▶ _What you need to do_: Copy every line from the records below that carries the word "space".

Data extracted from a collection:
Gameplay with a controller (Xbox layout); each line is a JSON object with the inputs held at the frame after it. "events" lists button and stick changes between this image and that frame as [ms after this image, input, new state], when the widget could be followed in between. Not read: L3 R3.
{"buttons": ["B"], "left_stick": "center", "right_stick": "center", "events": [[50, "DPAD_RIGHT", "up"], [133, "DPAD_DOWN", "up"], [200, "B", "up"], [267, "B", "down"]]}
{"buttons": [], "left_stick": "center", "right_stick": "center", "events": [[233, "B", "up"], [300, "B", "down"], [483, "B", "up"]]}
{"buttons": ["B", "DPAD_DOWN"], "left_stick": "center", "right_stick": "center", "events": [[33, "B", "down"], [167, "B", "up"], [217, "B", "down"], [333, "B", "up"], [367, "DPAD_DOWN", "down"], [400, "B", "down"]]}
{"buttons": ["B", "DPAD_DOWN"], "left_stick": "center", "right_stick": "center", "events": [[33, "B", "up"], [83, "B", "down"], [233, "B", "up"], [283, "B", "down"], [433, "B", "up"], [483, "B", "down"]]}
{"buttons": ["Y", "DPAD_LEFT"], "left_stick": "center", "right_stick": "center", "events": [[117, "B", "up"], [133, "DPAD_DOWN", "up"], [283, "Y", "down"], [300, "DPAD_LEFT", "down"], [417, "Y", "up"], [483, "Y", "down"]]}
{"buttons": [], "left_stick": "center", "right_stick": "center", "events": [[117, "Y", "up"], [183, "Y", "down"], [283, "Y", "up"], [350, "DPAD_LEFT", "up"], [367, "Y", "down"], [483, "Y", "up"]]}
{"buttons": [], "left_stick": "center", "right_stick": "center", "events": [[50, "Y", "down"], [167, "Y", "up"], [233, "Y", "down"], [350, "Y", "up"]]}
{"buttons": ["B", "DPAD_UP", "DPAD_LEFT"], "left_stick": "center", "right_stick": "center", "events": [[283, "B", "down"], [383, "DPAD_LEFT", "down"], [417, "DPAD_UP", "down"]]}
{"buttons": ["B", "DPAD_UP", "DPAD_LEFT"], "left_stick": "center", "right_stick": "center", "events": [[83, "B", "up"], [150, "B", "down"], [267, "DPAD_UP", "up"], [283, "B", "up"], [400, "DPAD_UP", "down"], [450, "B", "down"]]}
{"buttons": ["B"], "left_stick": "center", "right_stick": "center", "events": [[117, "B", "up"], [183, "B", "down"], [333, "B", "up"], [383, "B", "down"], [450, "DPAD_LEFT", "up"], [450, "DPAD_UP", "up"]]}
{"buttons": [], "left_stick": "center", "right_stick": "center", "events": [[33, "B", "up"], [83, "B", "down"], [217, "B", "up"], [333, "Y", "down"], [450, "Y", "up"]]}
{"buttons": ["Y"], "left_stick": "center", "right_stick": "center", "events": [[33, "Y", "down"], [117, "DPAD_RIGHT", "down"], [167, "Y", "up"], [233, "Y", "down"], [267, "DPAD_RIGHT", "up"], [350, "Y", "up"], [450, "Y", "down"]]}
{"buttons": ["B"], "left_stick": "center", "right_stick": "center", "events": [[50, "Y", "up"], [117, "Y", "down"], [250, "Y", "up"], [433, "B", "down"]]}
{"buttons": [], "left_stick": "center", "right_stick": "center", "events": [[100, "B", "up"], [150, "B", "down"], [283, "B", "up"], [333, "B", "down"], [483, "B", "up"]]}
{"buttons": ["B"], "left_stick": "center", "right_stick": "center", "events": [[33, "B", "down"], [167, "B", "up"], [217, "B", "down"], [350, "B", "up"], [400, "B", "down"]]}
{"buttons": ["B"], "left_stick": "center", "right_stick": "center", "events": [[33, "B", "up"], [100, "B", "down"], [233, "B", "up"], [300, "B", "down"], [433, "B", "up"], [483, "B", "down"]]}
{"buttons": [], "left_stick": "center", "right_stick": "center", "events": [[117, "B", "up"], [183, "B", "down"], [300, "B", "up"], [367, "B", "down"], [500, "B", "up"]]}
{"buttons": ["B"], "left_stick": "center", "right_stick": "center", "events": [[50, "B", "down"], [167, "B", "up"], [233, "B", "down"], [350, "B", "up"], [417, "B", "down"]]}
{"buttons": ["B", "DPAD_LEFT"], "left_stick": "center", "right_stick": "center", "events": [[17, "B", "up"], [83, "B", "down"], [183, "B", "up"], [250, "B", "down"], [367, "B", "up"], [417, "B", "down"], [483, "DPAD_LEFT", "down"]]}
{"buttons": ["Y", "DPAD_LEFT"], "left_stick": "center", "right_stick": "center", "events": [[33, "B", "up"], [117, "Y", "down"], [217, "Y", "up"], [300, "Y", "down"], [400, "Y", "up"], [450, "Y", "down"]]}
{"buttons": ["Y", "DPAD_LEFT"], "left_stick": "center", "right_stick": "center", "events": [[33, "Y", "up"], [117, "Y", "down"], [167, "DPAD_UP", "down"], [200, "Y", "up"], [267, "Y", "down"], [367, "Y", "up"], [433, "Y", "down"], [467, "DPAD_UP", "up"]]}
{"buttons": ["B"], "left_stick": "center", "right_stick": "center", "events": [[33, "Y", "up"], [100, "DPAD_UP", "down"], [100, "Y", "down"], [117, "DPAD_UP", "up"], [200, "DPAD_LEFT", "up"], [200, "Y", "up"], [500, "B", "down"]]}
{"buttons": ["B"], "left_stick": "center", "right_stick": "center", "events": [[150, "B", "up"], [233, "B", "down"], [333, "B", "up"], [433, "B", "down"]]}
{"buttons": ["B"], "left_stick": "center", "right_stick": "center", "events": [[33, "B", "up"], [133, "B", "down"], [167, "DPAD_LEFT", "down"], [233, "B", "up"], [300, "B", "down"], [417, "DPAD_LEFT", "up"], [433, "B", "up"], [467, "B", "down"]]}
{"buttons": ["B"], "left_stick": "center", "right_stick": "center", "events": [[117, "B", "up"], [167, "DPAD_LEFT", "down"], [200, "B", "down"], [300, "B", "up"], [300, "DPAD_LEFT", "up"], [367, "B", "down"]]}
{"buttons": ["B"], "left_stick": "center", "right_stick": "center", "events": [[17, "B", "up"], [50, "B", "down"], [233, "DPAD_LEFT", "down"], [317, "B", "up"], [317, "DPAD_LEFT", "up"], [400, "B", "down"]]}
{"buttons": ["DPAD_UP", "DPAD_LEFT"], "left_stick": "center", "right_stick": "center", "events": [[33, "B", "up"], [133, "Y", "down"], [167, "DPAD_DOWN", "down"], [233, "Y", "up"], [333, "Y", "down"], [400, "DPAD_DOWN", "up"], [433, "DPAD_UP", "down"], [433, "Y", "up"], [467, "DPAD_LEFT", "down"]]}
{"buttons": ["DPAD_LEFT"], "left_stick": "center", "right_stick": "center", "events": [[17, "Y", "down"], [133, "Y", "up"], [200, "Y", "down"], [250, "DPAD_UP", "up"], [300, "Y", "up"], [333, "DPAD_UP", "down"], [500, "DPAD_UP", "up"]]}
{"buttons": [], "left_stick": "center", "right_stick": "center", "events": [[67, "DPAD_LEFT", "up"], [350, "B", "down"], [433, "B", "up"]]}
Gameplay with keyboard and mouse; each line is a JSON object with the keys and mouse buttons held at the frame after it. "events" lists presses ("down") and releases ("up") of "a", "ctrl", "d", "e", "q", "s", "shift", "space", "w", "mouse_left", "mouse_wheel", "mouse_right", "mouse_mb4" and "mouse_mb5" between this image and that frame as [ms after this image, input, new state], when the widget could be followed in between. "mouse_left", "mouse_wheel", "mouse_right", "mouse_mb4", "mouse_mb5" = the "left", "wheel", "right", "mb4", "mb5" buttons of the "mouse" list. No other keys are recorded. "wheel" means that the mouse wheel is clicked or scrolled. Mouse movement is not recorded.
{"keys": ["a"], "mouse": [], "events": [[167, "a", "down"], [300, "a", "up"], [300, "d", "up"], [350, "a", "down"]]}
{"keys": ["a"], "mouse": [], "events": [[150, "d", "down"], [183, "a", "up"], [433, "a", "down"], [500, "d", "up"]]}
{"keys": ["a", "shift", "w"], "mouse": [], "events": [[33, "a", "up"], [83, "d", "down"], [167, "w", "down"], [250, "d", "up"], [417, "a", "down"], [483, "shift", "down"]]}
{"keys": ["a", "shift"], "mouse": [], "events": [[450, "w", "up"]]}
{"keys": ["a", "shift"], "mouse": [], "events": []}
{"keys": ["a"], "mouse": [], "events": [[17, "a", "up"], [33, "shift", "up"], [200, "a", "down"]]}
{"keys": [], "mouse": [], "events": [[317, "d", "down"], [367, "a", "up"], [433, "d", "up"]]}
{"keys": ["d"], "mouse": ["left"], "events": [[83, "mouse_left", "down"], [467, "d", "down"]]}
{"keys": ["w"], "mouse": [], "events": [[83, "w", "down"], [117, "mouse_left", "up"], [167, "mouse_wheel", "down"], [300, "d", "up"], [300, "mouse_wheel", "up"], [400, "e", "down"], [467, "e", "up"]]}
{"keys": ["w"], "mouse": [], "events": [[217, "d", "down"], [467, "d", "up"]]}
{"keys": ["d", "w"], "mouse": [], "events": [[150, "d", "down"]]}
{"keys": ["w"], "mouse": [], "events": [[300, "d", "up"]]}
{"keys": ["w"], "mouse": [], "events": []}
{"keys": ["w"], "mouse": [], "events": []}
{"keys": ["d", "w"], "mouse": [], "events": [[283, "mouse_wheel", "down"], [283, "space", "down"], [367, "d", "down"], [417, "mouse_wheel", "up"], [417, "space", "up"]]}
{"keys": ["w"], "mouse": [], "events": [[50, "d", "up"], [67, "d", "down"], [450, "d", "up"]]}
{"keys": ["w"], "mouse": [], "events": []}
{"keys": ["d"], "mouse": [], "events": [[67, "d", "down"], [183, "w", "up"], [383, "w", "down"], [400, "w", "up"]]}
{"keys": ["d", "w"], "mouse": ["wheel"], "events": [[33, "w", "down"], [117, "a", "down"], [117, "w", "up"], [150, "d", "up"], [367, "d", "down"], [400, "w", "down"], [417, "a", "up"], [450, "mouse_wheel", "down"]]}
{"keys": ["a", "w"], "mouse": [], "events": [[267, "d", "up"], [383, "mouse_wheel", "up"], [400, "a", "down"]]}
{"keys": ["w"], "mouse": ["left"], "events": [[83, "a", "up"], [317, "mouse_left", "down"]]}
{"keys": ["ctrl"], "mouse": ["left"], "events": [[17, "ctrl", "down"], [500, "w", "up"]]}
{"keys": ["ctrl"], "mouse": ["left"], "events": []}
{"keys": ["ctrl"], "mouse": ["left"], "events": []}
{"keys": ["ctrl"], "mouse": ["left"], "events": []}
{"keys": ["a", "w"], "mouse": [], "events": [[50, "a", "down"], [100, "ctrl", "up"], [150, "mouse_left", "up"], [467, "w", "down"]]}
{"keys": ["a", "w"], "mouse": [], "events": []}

▶ _Solution_:
Gameplay with keyboard and mouse; each line is a JSON object with the keys and mouse buttons held at the frame after it. "events" lists presses ("down") and releases ("up") of "a", "ctrl", "d", "e", "q", "s", "shift", "space", "w", "mouse_left", "mouse_wheel", "mouse_right", "mouse_mb4" and "mouse_mb5" between this image and that frame as [ms after this image, input, new state], when the widget could be followed in between. "mouse_left", "mouse_wheel", "mouse_right", "mouse_mb4", "mouse_mb5" = the "left", "wheel", "right", "mb4", "mb5" buttons of the "mouse" list. No other keys are recorded. "wheel" means that the mouse wheel is clicked or scrolled. Mouse movement is not recorded.
{"keys": ["d", "w"], "mouse": [], "events": [[283, "mouse_wheel", "down"], [283, "space", "down"], [367, "d", "down"], [417, "mouse_wheel", "up"], [417, "space", "up"]]}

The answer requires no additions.